- _Your task_
Copy the data word for word, starting with the line that contains "scientific name: Conyza filaginoides" and going on through the line that contains "collector number: 6582", both included. Copy nothing outside that stretch.

- _Task material_
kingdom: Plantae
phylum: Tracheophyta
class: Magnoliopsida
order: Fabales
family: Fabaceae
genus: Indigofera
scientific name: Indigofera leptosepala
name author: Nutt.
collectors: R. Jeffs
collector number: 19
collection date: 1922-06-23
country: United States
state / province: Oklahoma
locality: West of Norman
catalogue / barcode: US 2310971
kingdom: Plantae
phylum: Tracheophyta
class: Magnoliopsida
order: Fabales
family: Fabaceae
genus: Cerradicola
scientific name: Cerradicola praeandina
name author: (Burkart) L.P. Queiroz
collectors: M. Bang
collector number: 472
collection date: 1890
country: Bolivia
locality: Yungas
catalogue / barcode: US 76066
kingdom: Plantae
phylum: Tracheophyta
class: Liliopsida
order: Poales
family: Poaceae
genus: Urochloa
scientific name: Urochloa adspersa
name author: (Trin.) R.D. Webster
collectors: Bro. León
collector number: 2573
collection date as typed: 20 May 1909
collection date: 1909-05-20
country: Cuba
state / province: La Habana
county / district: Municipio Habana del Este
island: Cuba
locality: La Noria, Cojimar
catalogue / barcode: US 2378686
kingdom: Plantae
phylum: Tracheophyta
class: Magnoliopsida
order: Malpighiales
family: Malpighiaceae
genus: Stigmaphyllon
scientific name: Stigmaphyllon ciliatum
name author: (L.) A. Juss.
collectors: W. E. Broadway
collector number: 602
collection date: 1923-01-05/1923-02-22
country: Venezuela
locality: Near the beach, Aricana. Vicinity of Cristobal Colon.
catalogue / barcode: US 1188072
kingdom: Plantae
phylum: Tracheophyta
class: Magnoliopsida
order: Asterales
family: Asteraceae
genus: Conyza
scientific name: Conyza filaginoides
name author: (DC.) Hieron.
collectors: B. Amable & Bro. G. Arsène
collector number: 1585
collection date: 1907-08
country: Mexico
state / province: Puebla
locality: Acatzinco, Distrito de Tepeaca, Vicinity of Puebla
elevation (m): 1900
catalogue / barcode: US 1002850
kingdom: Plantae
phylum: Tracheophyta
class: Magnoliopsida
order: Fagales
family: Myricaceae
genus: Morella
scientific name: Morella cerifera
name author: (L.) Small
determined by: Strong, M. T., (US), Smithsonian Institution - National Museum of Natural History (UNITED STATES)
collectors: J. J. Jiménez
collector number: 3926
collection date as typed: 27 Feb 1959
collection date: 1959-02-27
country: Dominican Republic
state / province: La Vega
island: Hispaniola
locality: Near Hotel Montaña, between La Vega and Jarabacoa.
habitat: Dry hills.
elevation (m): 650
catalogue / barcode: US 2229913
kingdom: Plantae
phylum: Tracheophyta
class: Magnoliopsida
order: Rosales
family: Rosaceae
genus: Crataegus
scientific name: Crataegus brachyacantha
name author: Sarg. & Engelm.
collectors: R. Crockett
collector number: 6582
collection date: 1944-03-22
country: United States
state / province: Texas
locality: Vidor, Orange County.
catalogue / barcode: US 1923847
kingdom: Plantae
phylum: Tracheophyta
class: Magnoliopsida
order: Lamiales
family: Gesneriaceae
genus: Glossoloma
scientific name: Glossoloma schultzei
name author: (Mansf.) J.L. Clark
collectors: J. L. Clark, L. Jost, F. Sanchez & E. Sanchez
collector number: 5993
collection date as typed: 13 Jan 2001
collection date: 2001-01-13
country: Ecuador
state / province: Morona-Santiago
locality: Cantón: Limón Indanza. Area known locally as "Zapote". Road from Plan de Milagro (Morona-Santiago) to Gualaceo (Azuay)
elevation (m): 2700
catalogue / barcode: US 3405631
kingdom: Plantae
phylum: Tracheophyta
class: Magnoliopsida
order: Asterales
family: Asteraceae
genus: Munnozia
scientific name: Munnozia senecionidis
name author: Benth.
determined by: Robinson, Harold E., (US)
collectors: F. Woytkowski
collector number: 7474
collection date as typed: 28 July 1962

- _Solution to the exercise_
scientific name: Conyza filaginoides
name author: (DC.) Hieron.
collectors: B. Amable & Bro. G. Arsène
collector number: 1585
collection date: 1907-08
country: Mexico
state / province: Puebla
locality: Acatzinco, Distrito de Tepeaca, Vicinity of Puebla
elevation (m): 1900
catalogue / barcode: US 1002850
kingdom: Plantae
phylum: Tracheophyta
class: Magnoliopsida
order: Fagales
family: Myricaceae
genus: Morella
scientific name: Morella cerifera
name author: (L.) Small
determined by: Strong, M. T., (US), Smithsonian Institution - National Museum of Natural History (UNITED STATES)
collectors: J. J. Jiménez
collector number: 3926
collection date as typed: 27 Feb 1959
collection date: 1959-02-27
country: Dominican Republic
state / province: La Vega
island: Hispaniola
locality: Near Hotel Montaña, between La Vega and Jarabacoa.
habitat: Dry hills.
elevation (m): 650
catalogue / barcode: US 2229913
kingdom: Plantae
phylum: Tracheophyta
class: Magnoliopsida
order: Rosales
family: Rosaceae
genus: Crataegus
scientific name: Crataegus brachyacantha
name author: Sarg. & Engelm.
collectors: R. Crockett
collector number: 6582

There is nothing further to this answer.